Saved data entries
□ □ □ □ □

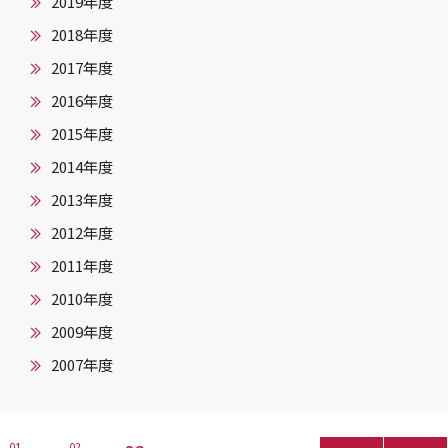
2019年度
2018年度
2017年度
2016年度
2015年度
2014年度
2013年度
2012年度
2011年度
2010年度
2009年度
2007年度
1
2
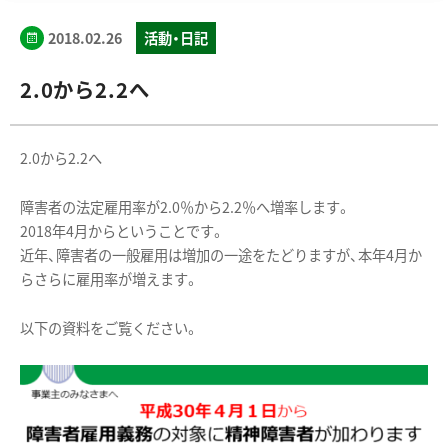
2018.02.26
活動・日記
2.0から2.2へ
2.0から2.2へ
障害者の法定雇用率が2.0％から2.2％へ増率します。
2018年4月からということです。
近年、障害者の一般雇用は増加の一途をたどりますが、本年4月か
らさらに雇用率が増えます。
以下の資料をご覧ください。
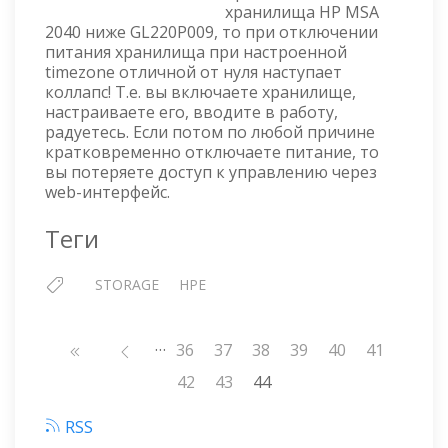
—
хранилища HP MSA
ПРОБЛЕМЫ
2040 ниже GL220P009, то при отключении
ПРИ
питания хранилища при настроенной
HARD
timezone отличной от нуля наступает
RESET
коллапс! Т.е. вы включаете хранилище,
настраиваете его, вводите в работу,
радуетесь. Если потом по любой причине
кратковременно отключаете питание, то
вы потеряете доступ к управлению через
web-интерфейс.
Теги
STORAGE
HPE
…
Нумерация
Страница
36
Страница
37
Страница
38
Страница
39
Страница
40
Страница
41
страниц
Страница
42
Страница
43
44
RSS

□ □ □ □ □

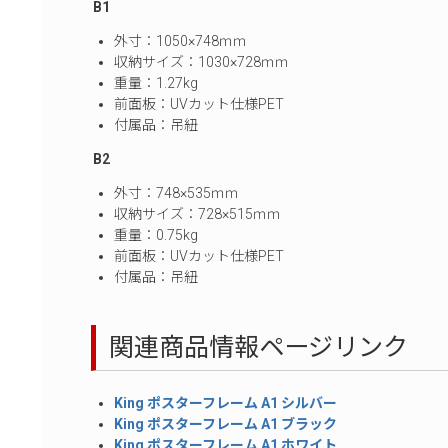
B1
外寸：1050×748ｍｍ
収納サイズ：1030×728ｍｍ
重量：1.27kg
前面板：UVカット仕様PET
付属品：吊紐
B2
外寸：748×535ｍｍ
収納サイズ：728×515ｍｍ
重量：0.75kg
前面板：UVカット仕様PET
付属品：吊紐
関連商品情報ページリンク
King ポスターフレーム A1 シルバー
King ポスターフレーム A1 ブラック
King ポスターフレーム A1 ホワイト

□ □ □ □ □

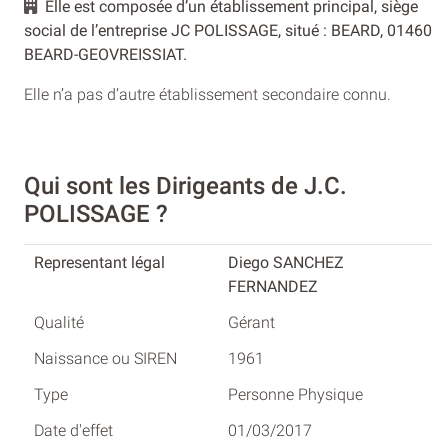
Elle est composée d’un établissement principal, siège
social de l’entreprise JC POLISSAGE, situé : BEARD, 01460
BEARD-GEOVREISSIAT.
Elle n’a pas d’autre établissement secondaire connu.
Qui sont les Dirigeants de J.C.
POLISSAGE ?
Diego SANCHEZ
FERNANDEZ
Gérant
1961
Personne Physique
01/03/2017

□ □ □ □ □

Your objective: Which lines in the material contain the string "Elle"? Gather each such line, matching case exactly.

Answer section:
Elle est composée d’un établissement principal, siège
Elle n’a pas d’autre établissement secondaire connu.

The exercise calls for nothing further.